I posted it online, sort of pleased with myself, although the obvious connection with Nixon and our current executive branch wasn’t on my mind. I was mostly thinking about newspapers, once I found my stash from the 1970s and 80s. Connecting the dots, I realized that we’re soon going to lose a pretty dramatic memory tool. We’ve got new ones, and the lack of physical, dead-tree newspapers won’t mean, I think, any less information on the past. It’s just interesting to hold the yellow pages and remember.
I’ve also got the paper from 1980 when John Lennon was murdered, as well as the July 4, 1976 edition (and a few later ones, including from when the Soviet Union self-destructed and the Nisqually earthquake 16 years ago). I have no idea what to do with these or how to preserve them, but I bet I can find out.
That said, I can’t help but see the Watergate comparisons that are floating around these days. It seems logical, but history can fool you. And more importantly, I realize that I’m an eyewitness, having solid memories of that time and my fascination with what was going on. Toss in a lot of books on the subject, and I could give you a good sense of what went on. And why the historical parallels aren’t all that historic, or parallel for that matter.

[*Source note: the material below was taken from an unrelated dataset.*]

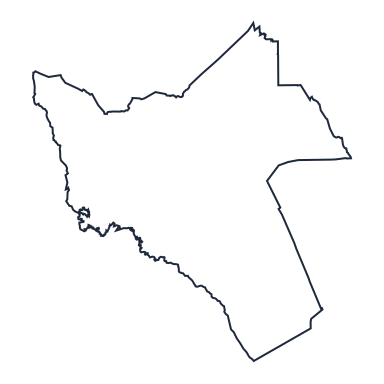 Cerralvo, Nuevo León, Mexico (Equal Earth projection)
{"feature_id": "50627088B47581095224708", "entity_name": "Cerralvo", "entity_type": "district", "adm_level": 2, "iso_a3": "MEX", "parent_name": "Mexico", "parent_adm1": "Nuevo León", "projection": "equal_earth", "projection_center": [-99.749, 26.06], "detail": "fine", "context": "isolated", "style": "outline", "palette": "slate", "viewbox_px": 384, "rotation_deg": 0, "n_neighbors": 0, "source": "geoboundaries", "source_scale": "gbopen_adm2", "svg_char_len": 5855}
<svg xmlns="http://www.w3.org/2000/svg" viewBox="0 0 384 384"><path d="M60.6,75.1L48.6,77.0L40.2,73.6L35.4,71.3L34.4,72.3L33.3,72.6L33.4,74.3L33.0,75.6L33.2,76.7L33.1,78.3L33.9,80.8L34.7,86.7L34.5,93.4L35.2,93.9L34.0,96.2L33.2,97.2L34.0,98.6L34.1,100.8L34.8,103.5L36.3,104.8L38.6,103.7L39.2,105.6L41.2,106.4L43.4,108.8L45.0,109.0L45.8,110.4L46.5,110.9L47.0,112.4L46.5,114.9L46.6,116.1L47.4,118.4L48.9,121.2L50.1,122.9L50.3,126.2L52.5,127.6L52.8,132.2L52.6,133.1L53.9,135.5L53.2,137.9L53.5,140.0L54.1,140.0L55.5,141.8L55.9,141.8L55.9,142.3L57.4,143.8L58.1,145.0L60.2,145.4L60.4,145.6L59.7,148.9L60.1,151.3L60.3,157.6L61.0,160.5L65.9,165.5L67.1,168.3L66.6,170.5L67.9,173.4L65.5,175.2L67.4,182.4L65.8,189.5L67.3,188.9L68.2,187.8L69.0,190.0L67.6,192.2L67.3,199.4L66.2,201.1L69.4,205.9L71.6,206.3L73.1,209.7L75.0,211.4L78.0,212.7L79.8,210.9L79.7,209.8L80.4,209.5L80.7,210.1L82.0,210.2L82.5,209.2L82.7,207.8L83.8,207.4L84.5,208.2L84.5,209.7L85.7,210.1L86.6,209.8L87.3,210.9L88.2,209.7L88.5,211.4L89.1,211.7L89.1,212.6L88.4,212.8L89.4,214.7L89.0,216.5L87.8,215.2L87.1,216.6L86.4,215.3L85.7,215.3L85.1,214.2L83.8,213.7L83.2,213.7L83.0,214.4L82.6,214.1L82.6,213.5L79.8,212.3L79.6,213.3L79.7,214.1L79.4,214.2L79.2,214.7L79.7,215.3L79.4,216.7L78.2,217.1L78.2,217.8L78.4,218.3L78.4,219.1L80.1,219.5L81.0,218.7L81.7,219.0L81.1,220.1L83.6,221.1L83.5,221.9L79.3,222.6L79.5,223.8L79.4,224.4L79.9,226.0L79.9,227.9L80.4,229.2L84.3,231.3L85.4,230.6L84.7,229.2L85.6,229.2L86.0,229.9L87.5,227.5L88.2,227.7L88.0,227.2L88.4,226.3L88.5,224.9L89.6,225.3L89.9,227.1L90.3,227.3L91.2,226.2L91.7,226.5L92.2,228.3L92.9,228.6L93.5,227.9L94.1,229.2L95.1,229.4L96.2,230.7L96.6,230.1L96.7,228.4L98.6,227.8L99.0,228.7L97.2,230.4L98.2,231.9L99.1,231.6L99.8,232.5L99.7,233.8L100.7,233.9L101.0,234.5L100.9,235.8L103.1,236.0L103.2,235.4L103.9,235.6L104.4,235.2L104.2,234.6L104.8,234.2L105.1,234.4L105.6,233.7L105.5,232.5L106.4,232.0L106.4,230.5L107.5,231.3L109.5,226.9L109.4,225.9L110.1,225.6L110.1,224.6L111.3,225.1L113.3,222.6L114.5,223.5L113.9,226.4L114.7,226.2L114.7,225.5L116.7,225.3L119.5,226.2L119.8,227.6L118.2,227.5L116.2,230.6L123.8,228.1L126.8,228.3L128.7,227.8L129.6,228.0L129.8,228.5L130.7,227.8L132.2,228.0L132.5,228.8L132.3,229.5L131.9,229.7L131.0,229.5L130.7,230.0L132.5,231.2L133.1,230.9L133.7,230.2L134.0,230.4L133.7,233.0L133.8,234.1L135.7,237.3L135.9,237.4L136.9,236.7L137.4,237.3L137.0,237.7L135.9,238.1L135.7,238.5L135.8,238.8L136.6,239.6L137.1,239.6L137.8,239.3L139.6,237.9L140.1,237.9L140.3,238.5L140.2,239.4L139.3,240.5L139.3,242.1L139.5,242.2L140.7,240.7L141.1,240.6L142.2,241.8L141.6,242.5L140.8,242.3L140.3,242.4L139.3,243.6L138.9,244.7L138.9,245.3L139.1,245.4L140.7,245.0L140.8,245.3L140.2,246.8L141.6,247.9L141.2,248.5L140.1,249.0L140.3,251.1L140.7,252.0L141.6,252.3L144.1,251.8L145.4,252.2L145.6,252.7L144.9,254.3L145.3,254.7L146.4,254.2L147.3,253.2L147.7,253.2L147.6,254.8L148.8,255.6L149.9,257.4L152.6,256.6L154.2,257.1L154.6,257.6L154.8,258.1L154.7,258.7L154.3,259.5L154.7,260.3L155.2,260.8L155.6,260.8L156.3,259.6L157.9,260.1L158.4,259.9L159.3,257.8L160.4,257.0L160.9,256.8L163.0,257.3L164.0,257.0L164.5,257.4L164.3,260.7L164.8,261.1L166.2,261.1L166.4,262.4L166.6,262.8L168.4,263.0L170.8,262.7L172.9,263.9L177.0,264.3L178.0,264.7L178.3,265.6L178.1,266.5L178.7,267.6L178.9,271.4L179.3,272.1L180.3,272.6L181.0,272.6L181.6,273.1L183.1,273.3L185.1,275.9L187.9,275.8L188.2,276.7L189.4,278.0L192.3,280.6L194.6,284.6L195.2,285.2L195.5,286.2L196.0,286.3L196.3,286.7L197.4,286.7L200.1,285.8L201.7,285.7L203.6,287.0L205.1,287.4L206.0,289.5L206.6,290.2L207.1,291.4L209.2,292.3L209.9,293.3L211.3,294.0L211.5,294.4L211.5,296.5L212.7,297.7L213.2,298.0L214.4,298.1L215.8,298.7L216.8,299.6L217.7,300.9L219.0,300.9L219.6,301.2L220.2,302.0L220.5,303.1L221.2,304.0L222.7,305.5L224.0,306.1L224.8,310.5L224.3,311.5L224.4,312.0L225.7,313.9L227.8,315.6L230.8,328.5L231.2,329.6L233.8,332.2L236.8,338.4L240.1,343.1L243.5,348.8L246.7,352.4L248.8,356.2L249.9,357.6L251.4,358.5L252.8,359.8L253.7,361.0L310.7,328.4L310.6,321.8L311.2,318.8L322.5,309.5L321.8,308.1L321.0,308.6L309.6,281.3L308.7,278.4L296.3,248.8L294.4,243.3L282.0,214.7L278.6,209.0L280.3,207.6L267.0,180.9L278.7,165.4L288.1,162.0L298.1,160.1L331.4,159.6L335.7,159.4L345.8,158.1L346.8,158.5L351.0,158.3L350.7,157.0L348.4,153.9L348.1,153.0L347.0,152.2L346.6,149.8L346.2,149.3L346.3,148.4L344.7,148.0L343.5,146.3L342.9,144.4L342.0,138.0L341.8,137.8L340.6,138.2L339.4,137.2L338.7,136.9L337.9,136.9L337.0,137.4L336.1,137.5L334.2,136.5L333.5,135.7L329.9,128.5L327.2,119.2L326.0,118.4L320.8,110.4L319.5,104.4L318.6,103.7L318.0,102.3L316.5,101.1L314.2,99.8L314.1,100.0L313.4,99.7L312.5,98.4L311.9,96.8L310.3,98.1L309.9,99.8L300.6,85.0L297.7,85.5L297.5,85.1L278.3,85.3L278.1,55.0L277.6,54.1L277.8,53.7L278.0,53.6L277.9,41.3L272.9,41.5L272.8,40.3L272.2,39.6L271.3,40.5L271.2,39.2L266.3,39.3L265.8,39.1L264.6,38.0L264.9,37.1L265.4,36.4L265.4,35.2L265.6,34.7L265.1,34.4L264.8,33.9L264.3,33.7L264.1,34.3L263.7,33.5L260.1,35.1L260.8,33.1L259.8,32.7L259.4,26.6L254.8,30.3L253.3,23.0L247.9,31.0L217.7,59.8L201.3,74.3L189.5,85.5L189.4,86.8L188.5,88.4L187.1,89.6L186.0,90.0L184.8,91.4L184.0,91.8L182.9,93.8L182.9,95.8L182.5,96.0L182.1,96.8L180.3,97.1L178.8,96.3L177.8,96.1L177.0,96.4L176.1,97.4L175.2,96.3L174.4,96.2L173.6,95.3L172.1,95.3L171.6,95.7L170.8,95.6L170.1,96.0L169.9,95.7L166.6,95.5L165.8,94.1L155.4,92.1L144.4,98.4L141.2,99.3L139.7,98.4L132.5,98.0L132.5,98.7L131.9,100.1L129.8,103.8L128.8,104.4L128.1,106.1L128.3,107.0L129.2,107.9L128.8,108.9L128.4,109.2L127.6,110.4L125.9,110.4L124.0,111.5L121.2,111.1L120.5,111.6L112.0,111.5L110.9,111.9L109.8,111.7L108.0,112.0L107.5,112.4L106.9,114.0L106.4,113.8L104.5,113.9L104.0,111.9L98.2,105.2L92.0,94.0L91.4,94.0L90.6,94.6L90.0,94.7L88.5,93.2L86.3,92.1L85.9,91.3L83.9,89.7L83.3,89.5L82.1,91.0L78.5,88.9L65.3,82.8L61.5,77.6L60.6,75.1Z" fill="none" stroke="#1e293b" stroke-width="2"/></svg>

In fact, the comparison of these two presidents, Nixon and Trump, does a disservice to both (but mostly Nixon). Two different men, two different eras, two very different situations. President Trump appears to be lurching from bad news to worse; Nixon had a big brain and had been in the politics game a long time. I don’t see it.
I do see what’s going on, though, and I know that my concern for our damaged civics is outweighed by my curiosity. I have no idea what’s going to happen, and I can imagine all sorts of moves before the history can begin to be written. I’ll be watching, and at some point, if something actually historic happens, I’m going to save a newspaper, you betcha.